John MulaneyJohn Mulaney: I missed his set at Aspen, but was lucky enough to catch it this week at an MTV talent showcase we performed at, and he’s as fantastic as everyone’s been telling me. Check out this video — unfortunately, the unbelievable new ending he’s written for the blackout bit isn’t included, but that’s just all the more reason for you to see him live. Just a fantastic standup.

Charlyene Yi
Charlyne Yi: While not part of the stand-up showcases, Charlene’s set was the highlight of the festival for me, so I feel compelled to include her. I’d suggest watching this video before reading further, because it displays her style much better than I can describe it. Watching Charlyne’s act feels like nothing so much as being invited to a tea party by a 10-year old girl — she rarely speaks or even explains what she’s doing, yet you find yourself following along with her, simply for the joy of being part of someone else’s fantasy world. In my favorite bit, she simply smiled shyly, stepped into the aisles, and began taking audience members by the hand and coaxing them on-stage, all without saying a word. The audience murmured — what was going on? When she had finally assembled four (and blindfolded one), she suddenly announced “Hello, and welcome to the dating game! I’m your host, Charlyne!” After a lengthy interview process, she proceeded to set up a fantasy “date” with herself and the blindfolded victim, playing the part of the giggling girl who’s pretending to be an adult. No wonder Charlyne’s been getting so much attention lately — what she’s doing is simply unlike anything else out there.
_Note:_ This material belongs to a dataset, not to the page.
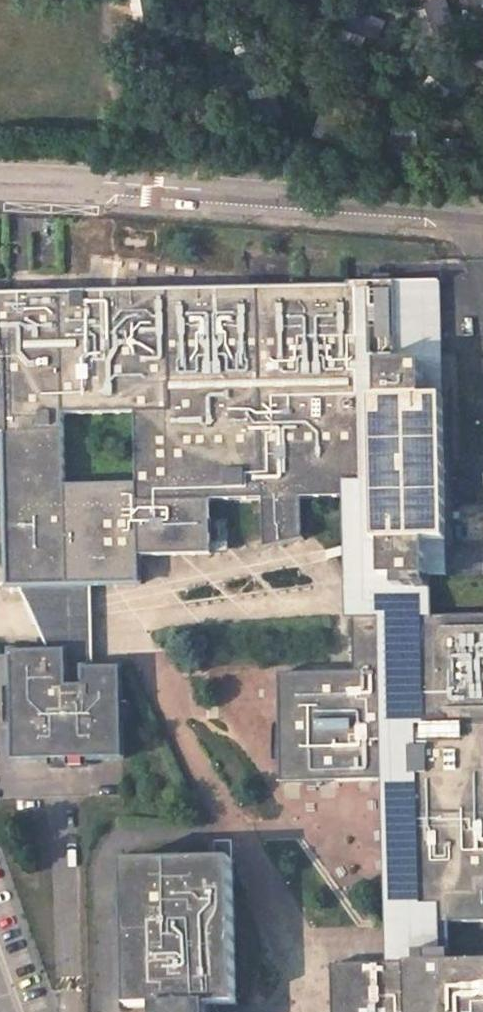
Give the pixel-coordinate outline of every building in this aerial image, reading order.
[(464,34),(482,29),(482,2),(482,0),(454,0),(464,34)] [(10,589),(140,582),(139,557),(210,553),(209,501),(267,498),(270,547),(303,539),(301,497),(364,493),(373,493),(374,542),(383,541),(384,577),(366,577),(358,578),(359,620),(355,620),(356,673),(281,675),(284,781),(392,779),(392,818),(397,818),(410,817),(412,921),(451,921),(482,920),(482,616),(428,617),(427,576),(426,540),(446,539),(442,398),(423,399),(421,362),(442,361),(440,287),(363,288),(363,285),(28,289),(28,302),(0,302),(0,435),(5,435),(10,589)] [(0,289),(0,302),(28,302),(28,289),(0,289)] [(442,398),(442,361),(422,362),(423,399),(442,398)] [(373,493),(364,493),(366,577),(384,577),(383,541),(374,542),(373,493)] [(447,576),(446,539),(426,540),(427,576),(447,576)] [(123,758),(120,669),(84,670),(85,687),(67,688),(66,652),(50,653),(12,654),(16,760),(123,758)] [(410,817),(397,818),(400,964),(452,963),(451,921),(412,921),(410,817)] [(233,861),(126,864),(129,1007),(155,1006),(156,1011),(209,1011),(209,1005),(236,1005),(233,861)] [(452,963),(400,964),(333,965),(334,1011),(482,1011),(482,962),(452,963)]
3 Comments on “Aspen Standup Roundup”

  1. Steve Says:

    I had heard about Yi before. Didn’t she place pretty high up in the Andy Kaufman award/contest/thing at some point? Anyway, I concur, she’s doing really great stuff.

  2. Adam Says:

    Steve — Yeah, she was the runner-up last year, right behind Reggie Watts. (And frankly, I’m not sure I would have been able to decide between them if I were judging.)

  3. Gabe Says:

    Wow, Adam… thanks for that. Really informative, interesting stuff for someone who is equally as enamored with stand-up as an art form. I’m gonna have to try and seek these guys out, if at all possible. One of the best blog posts to date.